Ein gewonnener Punkt deshalb, weil Baden als Mannschaft durchaus seine Spielerqualität habe und nicht zu unterschätzen sei. Immerhin belegt Baden momentan den sechsten Tabellenrang. Aus Zuschauersicht schmerzen natürlich die letzten verpassten Chancen der heimischen Offensive. Die sonst starken Shooter platzierten ihre Würfe nacheinander neben das Tor und schlugen damit einen möglichen Vorsprung in der Zielgeraden in den Wind. 

Dabei startete der TV Möhlin mit einer Zwei-Tore-Führung in die Partie, auch weil Baden bereits ohne Pascal Bühler und zuvor ohne Remo Hochstrasser (Zeitstrafen) agieren musste. Es ging Schlag auf Schlag weiter mit schnellem Angriffsspiel und präsenten Verteidigungslinien auf beiden Seiten. Sebastian Kaiser und Mischa Wirthlin, aber auch Kreisspieler Maurice Meier lieferten die Treffer, derweil Baden erst in der 18.Spielminute den Ausgleich herbeiführen konnte (7:7).

Die Show der Torhüter

Rok Jelovčan lief sich langsam warm und parierte die eine oder andere Badener Aktion, aber Josef Zuber vom Flügel war schwer zu stoppen. Er verwandelte sechs von acht Versuchen. Die nächsten Minuten waren geprägt von viel Kampf um den Ball, um jeden Zentimeter Raum auf dem Feld.

Nach zwei Drittel Spielzeit ging Baden erstmals durch Zuber in Führung, aber Florian Wirthlin erzielte danach den sehenswerten Treffer zum 8:8 (22.). Keeper Jelovčan lief zu seiner Höchstform auf und parierte am Ende 15 von 36 Würfen (42%). Auch sein Gegenüber, neutralisierte nicht wenige Bälle, Marco Wyss kam auf eine Abwehrquote von 37 Prozent.

Und so war es auch die Show der Torhüter, die sich brillant in Szene setzten. Nach dem Timeout der Möhliner konnte sich Baden noch auf zwei Tore absetzen, auch dank ihrem aggressiven und schnellen Spiel. Pausenstand: 11:12.

Erneutes Torhüter-Intermezzo

Die zweite Spielhälfte ging spannend weiter. Baden erhielt einen weiteren Strafstoss zugesprochen, aber Patrik Vizes erzielte danach den erneuten Anschlusstreffer. Beide Teams verteidigten konsequent, packten richtig zu. Die Gastgeber wurden wieder besser und Sebastian Kaiser markierte in der 39. Minute das 16:14.

Baden reagierte aber wie zuvor auf jede positive Serie der Möhliner und kämpfte sich wieder heran.
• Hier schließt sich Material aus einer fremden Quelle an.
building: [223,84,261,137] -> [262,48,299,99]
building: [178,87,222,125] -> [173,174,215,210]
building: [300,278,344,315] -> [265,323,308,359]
Nach dem erneuten Torhüter-Intermezzo mit Paraden auf beiden Seiten (wobei der parierte Siebenmeter von Ilan Baumann besonders applaudiert wurde), lag Möhlin durch Mischa Wirthlin gar drei Tore vorne (18:15/46.). Wenig später sogar mit deren Vier.

Sowohl Möhlin als auch Baden zeigten vollen Einsatz und viel Kampfgeist.
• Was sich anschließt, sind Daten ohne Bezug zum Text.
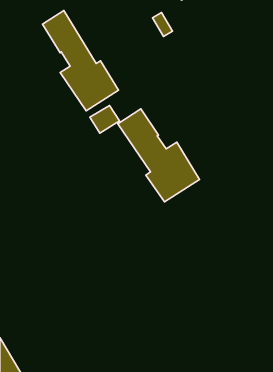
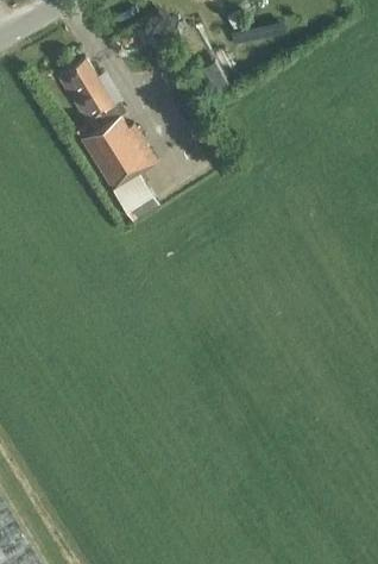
building: [118,109,200,202] -> none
Sowohl Möhlin als auch Baden zeigten vollen Einsatz und viel Kampfgeist.

Der Vorsprung schmolz aber dahin und plötzlich lag Björn Navarins Truppe wieder im Nacken. Ein technischer Fehler da, ein parierter Wurf dazu und es stand 22:21 (55.). Zwar traf Patrik Vizes vom Siebenmeter, aber Josef Zuber nutzte kurz darauf seinen freien Raum und brachte sein Team auf einen Treffer heran. Als dann auch Ilan Baumann nachdoppelte und den Ausgleich herbeiführte, zeigte die Spieluhr: 59:13.

Nicht voll belohnt für Kampf und Leidenschaft

Aber der nächste Angriff gehörte Möhlin. Das Publikum applaudierte und unterstützte das Heimteam, jedoch flog der Ball über das Tor. Und Baden witterte seine letzte Chance. Björn Navarin fasste noch eine Gelbe und die Spielleitung entschied nach dem Wirrwarr auf vier Sekunden Nachspielzeit.

Nach dem ultimativen Abpfiff mochte keine Mannschaft richtig jubeln, denn beide wollten heute gewinnen. Und wurden nicht «voll» belohnt für so viel Kampf und so viel Leidenschaft!